The race condition occurs because multiple threads can access and modify the shared dictionaries `self.jobs` and `self.results` simultaneously without synchronization. Specifically:
1.  **`add_job`**: Multiple threads might try to add jobs with the same ID at the same time.
2.  **`process_job`**: The "check-then-act" pattern (checking if `job_id` exists, then deleting it) is not atomic. Two threads could check the same job, both proceed to process it, and both attempt to write results or delete the job entry.
3.  **`get_result`**: Reading results while they are being written can lead to inconsistent reads.

To fix this, we introduce a `threading.Lock` to protect all critical sections where shared state is modified or accessed. To ensure high concurrency (allowing the actual processing to happen in parallel), we should only hold the lock while accessing the queue state, not while the `processor` function is executing.
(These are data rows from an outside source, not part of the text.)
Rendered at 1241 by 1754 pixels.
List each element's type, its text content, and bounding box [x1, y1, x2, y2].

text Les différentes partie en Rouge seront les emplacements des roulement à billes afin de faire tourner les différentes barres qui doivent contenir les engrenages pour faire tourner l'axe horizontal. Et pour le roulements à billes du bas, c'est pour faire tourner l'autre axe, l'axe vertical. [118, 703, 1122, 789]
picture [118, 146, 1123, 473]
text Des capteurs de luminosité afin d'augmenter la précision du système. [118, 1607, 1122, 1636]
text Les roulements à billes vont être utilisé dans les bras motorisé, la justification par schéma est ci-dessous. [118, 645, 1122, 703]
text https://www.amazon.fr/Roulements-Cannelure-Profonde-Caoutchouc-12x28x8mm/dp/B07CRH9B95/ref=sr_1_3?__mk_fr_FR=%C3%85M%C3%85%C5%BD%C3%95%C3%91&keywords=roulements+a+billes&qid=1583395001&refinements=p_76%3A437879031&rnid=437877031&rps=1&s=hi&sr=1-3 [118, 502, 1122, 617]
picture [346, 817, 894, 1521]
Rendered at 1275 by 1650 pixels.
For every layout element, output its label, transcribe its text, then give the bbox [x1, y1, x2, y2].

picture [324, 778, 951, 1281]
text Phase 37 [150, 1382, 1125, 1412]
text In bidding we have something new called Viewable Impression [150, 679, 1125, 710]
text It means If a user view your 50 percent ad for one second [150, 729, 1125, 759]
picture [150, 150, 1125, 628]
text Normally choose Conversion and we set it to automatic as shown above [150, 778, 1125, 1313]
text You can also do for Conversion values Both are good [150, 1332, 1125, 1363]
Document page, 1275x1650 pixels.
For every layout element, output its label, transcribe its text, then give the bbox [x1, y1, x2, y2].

Here is the complete fixed implementation:

```python
import threading

class JobQueue:
    def __init__(self):
        self.jobs = {}
        self.results = {}
        self.lock = threading.Lock()

    def add_job(self, job_id, data):
        # Protect the dictionary modification
        with self.lock:
            self.jobs[job_id] = data
        return job_id

    def process_job(self, job_id, processor):
        # 1. Acquire lock to safely check, retrieve, and remove the job
        with self.lock:
            if job_id not in self.jobs:
                return False
            data = self.jobs[job_id]
            del self.jobs[job_id]
        
        # 2. Process the job OUTSIDE the lock to allow concurrency
        # The lock is released here, allowing other threads to access the queue
        result = processor(data)

        # 3. Acquire lock to safely write the result
        with self.lock:
            self.results[job_id] = result
            
        return True

    def get_result(self, job_id):
        # Protect the read operation for consistency
        with self.lock:
            return self.results.get(job_id)
```

### Key Changes Made:
1.  **Added `self.lock`**: Initialized in `__init__` to create a synchronization primitive.
2.  **Protected `add_job`**: Wrapped the dictionary assignment in a `with self.lock:` block.
3.  **Protected Critical Sections in `process_job`**:
    *   The check for `job_id`, retrieval of `data`, and deletion of `job_id` are now atomic.
    *   The `processor(data)` call is placed **outside** the lock. This is crucial for performance; it allows multiple jobs to be processed in parallel while ensuring the queue state (`jobs` and `results`) remains consistent.
    *   The write to `self.results` is protected by a lock.
4.  **Protected `get_result`**: Wrapped the read operation in a lock to ensure thread-safe access to the results dictionary.